*Action item:* Repeat each record exactly, skipping the pictures.

*The input:*
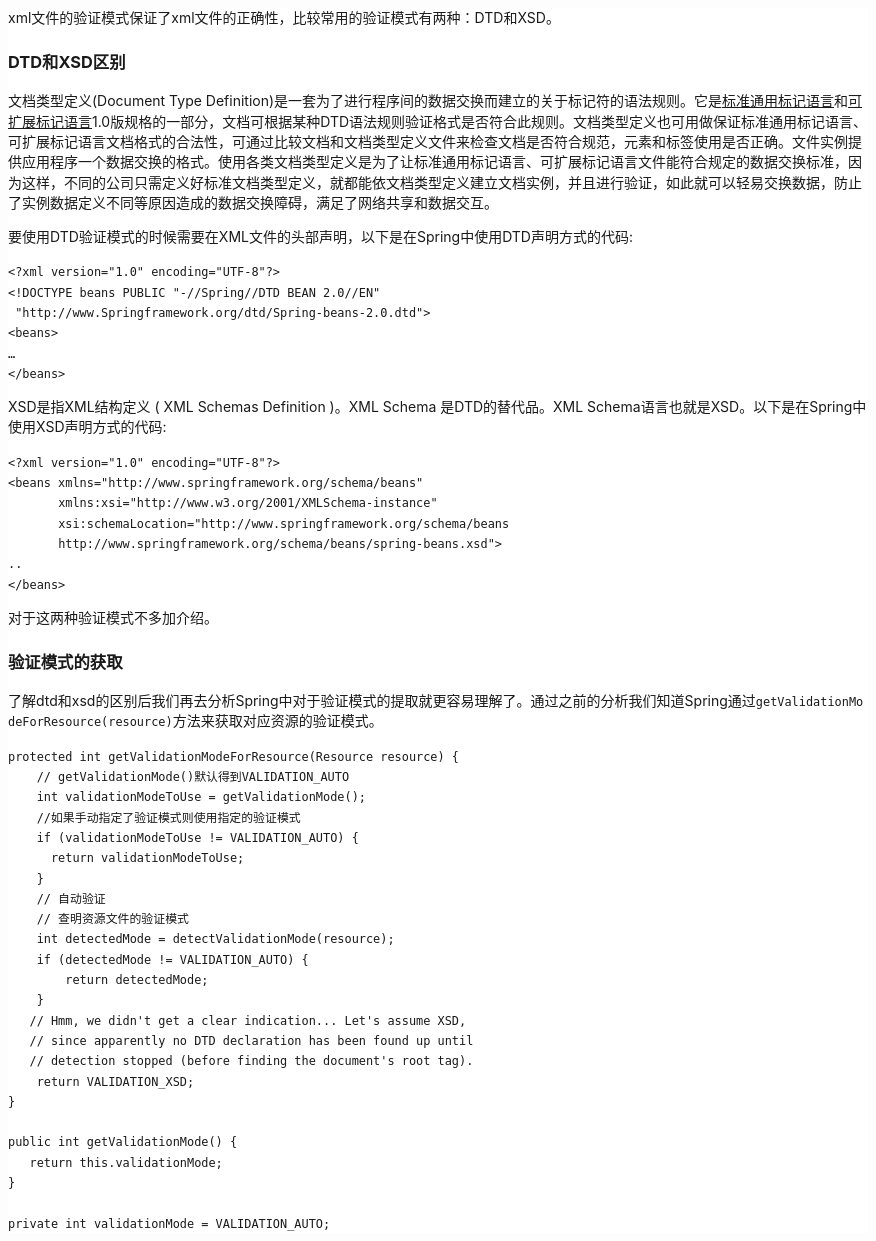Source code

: xml文件的验证模式保证了xml文件的正确性，比较常用的验证模式有两种：DTD和XSD。

### DTD和XSD区别

文档类型定义(Document Type Definition)是一套为了进行程序间的数据交换而建立的关于标记符的语法规则。它是[标准通用标记语言](https://baike.baidu.com/item/%E6%A0%87%E5%87%86%E9%80%9A%E7%94%A8%E6%A0%87%E8%AE%B0%E8%AF%AD%E8%A8%80)和[可扩展标记语言](https://baike.baidu.com/item/%E5%8F%AF%E6%89%A9%E5%B1%95%E6%A0%87%E8%AE%B0%E8%AF%AD%E8%A8%80)1.0版规格的一部分，文档可根据某种DTD语法规则验证格式是否符合此规则。文档类型定义也可用做保证标准通用标记语言、可扩展标记语言文档格式的合法性，可通过比较文档和文档类型定义文件来检查文档是否符合规范，元素和标签使用是否正确。文件实例提供应用程序一个数据交换的格式。使用各类文档类型定义是为了让标准通用标记语言、可扩展标记语言文件能符合规定的数据交换标准，因为这样，不同的公司只需定义好标准文档类型定义，就都能依文档类型定义建立文档实例，并且进行验证，如此就可以轻易交换数据，防止了实例数据定义不同等原因造成的数据交换障碍，满足了网络共享和数据交互。

要使用DTD验证模式的时候需要在XML文件的头部声明，以下是在Spring中使用DTD声明方式的代码:

```
<?xml version="1.0" encoding="UTF-8"?>
<!DOCTYPE beans PUBLIC "-//Spring//DTD BEAN 2.0//EN"
 "http://www.Springframework.org/dtd/Spring-beans-2.0.dtd">
<beans>
…
</beans>
```

XSD是指XML结构定义 ( XML Schemas Definition )。XML Schema 是DTD的替代品。XML Schema语言也就是XSD。以下是在Spring中使用XSD声明方式的代码:

```
<?xml version="1.0" encoding="UTF-8"?>
<beans xmlns="http://www.springframework.org/schema/beans"
       xmlns:xsi="http://www.w3.org/2001/XMLSchema-instance"
       xsi:schemaLocation="http://www.springframework.org/schema/beans 
       http://www.springframework.org/schema/beans/spring-beans.xsd">
..
</beans>
```

对于这两种验证模式不多加介绍。

### 验证模式的获取

了解dtd和xsd的区别后我们再去分析Spring中对于验证模式的提取就更容易理解了。通过之前的分析我们知道Spring通过`getValidationModeForResource(resource)`方法来获取对应资源的验证模式。

```
protected int getValidationModeForResource(Resource resource) {
    // getValidationMode()默认得到VALIDATION_AUTO
    int validationModeToUse = getValidationMode();
    //如果手动指定了验证模式则使用指定的验证模式
    if (validationModeToUse != VALIDATION_AUTO) {
      return validationModeToUse;
    }
    // 自动验证
    // 查明资源文件的验证模式
    int detectedMode = detectValidationMode(resource);
    if (detectedMode != VALIDATION_AUTO) {
        return detectedMode;
    }
   // Hmm, we didn't get a clear indication... Let's assume XSD,
   // since apparently no DTD declaration has been found up until
   // detection stopped (before finding the document's root tag).
    return VALIDATION_XSD;
}

public int getValidationMode() {
   return this.validationMode;
}

private int validationMode = VALIDATION_AUTO;
```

*Answer to this exercise:*
Source code

: xml文件的验证模式保证了xml文件的正确性，比较常用的验证模式有两种：DTD和XSD。

### DTD和XSD区别

文档类型定义(Document Type Definition)是一套为了进行程序间的数据交换而建立的关于标记符的语法规则。它是[标准通用标记语言](https://baike.baidu.com/item/%E6%A0%87%E5%87%86%E9%80%9A%E7%94%A8%E6%A0%87%E8%AE%B0%E8%AF%AD%E8%A8%80)和[可扩展标记语言](https://baike.baidu.com/item/%E5%8F%AF%E6%89%A9%E5%B1%95%E6%A0%87%E8%AE%B0%E8%AF%AD%E8%A8%80)1.0版规格的一部分，文档可根据某种DTD语法规则验证格式是否符合此规则。文档类型定义也可用做保证标准通用标记语言、可扩展标记语言文档格式的合法性，可通过比较文档和文档类型定义文件来检查文档是否符合规范，元素和标签使用是否正确。文件实例提供应用程序一个数据交换的格式。使用各类文档类型定义是为了让标准通用标记语言、可扩展标记语言文件能符合规定的数据交换标准，因为这样，不同的公司只需定义好标准文档类型定义，就都能依文档类型定义建立文档实例，并且进行验证，如此就可以轻易交换数据，防止了实例数据定义不同等原因造成的数据交换障碍，满足了网络共享和数据交互。

要使用DTD验证模式的时候需要在XML文件的头部声明，以下是在Spring中使用DTD声明方式的代码:

```
<?xml version="1.0" encoding="UTF-8"?>
<!DOCTYPE beans PUBLIC "-//Spring//DTD BEAN 2.0//EN"
 "http://www.Springframework.org/dtd/Spring-beans-2.0.dtd">
<beans>
…
</beans>
```

XSD是指XML结构定义 ( XML Schemas Definition )。XML Schema 是DTD的替代品。XML Schema语言也就是XSD。以下是在Spring中使用XSD声明方式的代码:

```
<?xml version="1.0" encoding="UTF-8"?>
<beans xmlns="http://www.springframework.org/schema/beans"
       xmlns:xsi="http://www.w3.org/2001/XMLSchema-instance"
       xsi:schemaLocation="http://www.springframework.org/schema/beans 
       http://www.springframework.org/schema/beans/spring-beans.xsd">
..
</beans>
```

对于这两种验证模式不多加介绍。

### 验证模式的获取

了解dtd和xsd的区别后我们再去分析Spring中对于验证模式的提取就更容易理解了。通过之前的分析我们知道Spring通过`getValidationModeForResource(resource)`方法来获取对应资源的验证模式。

```
protected int getValidationModeForResource(Resource resource) {
    // getValidationMode()默认得到VALIDATION_AUTO
    int validationModeToUse = getValidationMode();
    //如果手动指定了验证模式则使用指定的验证模式
    if (validationModeToUse != VALIDATION_AUTO) {
      return validationModeToUse;
    }
    // 自动验证
    // 查明资源文件的验证模式
    int detectedMode = detectValidationMode(resource);
    if (detectedMode != VALIDATION_AUTO) {
        return detectedMode;
    }
   // Hmm, we didn't get a clear indication... Let's assume XSD,
   // since apparently no DTD declaration has been found up until
   // detection stopped (before finding the document's root tag).
    return VALIDATION_XSD;
}

public int getValidationMode() {
   return this.validationMode;
}

private int validationMode = VALIDATION_AUTO;
```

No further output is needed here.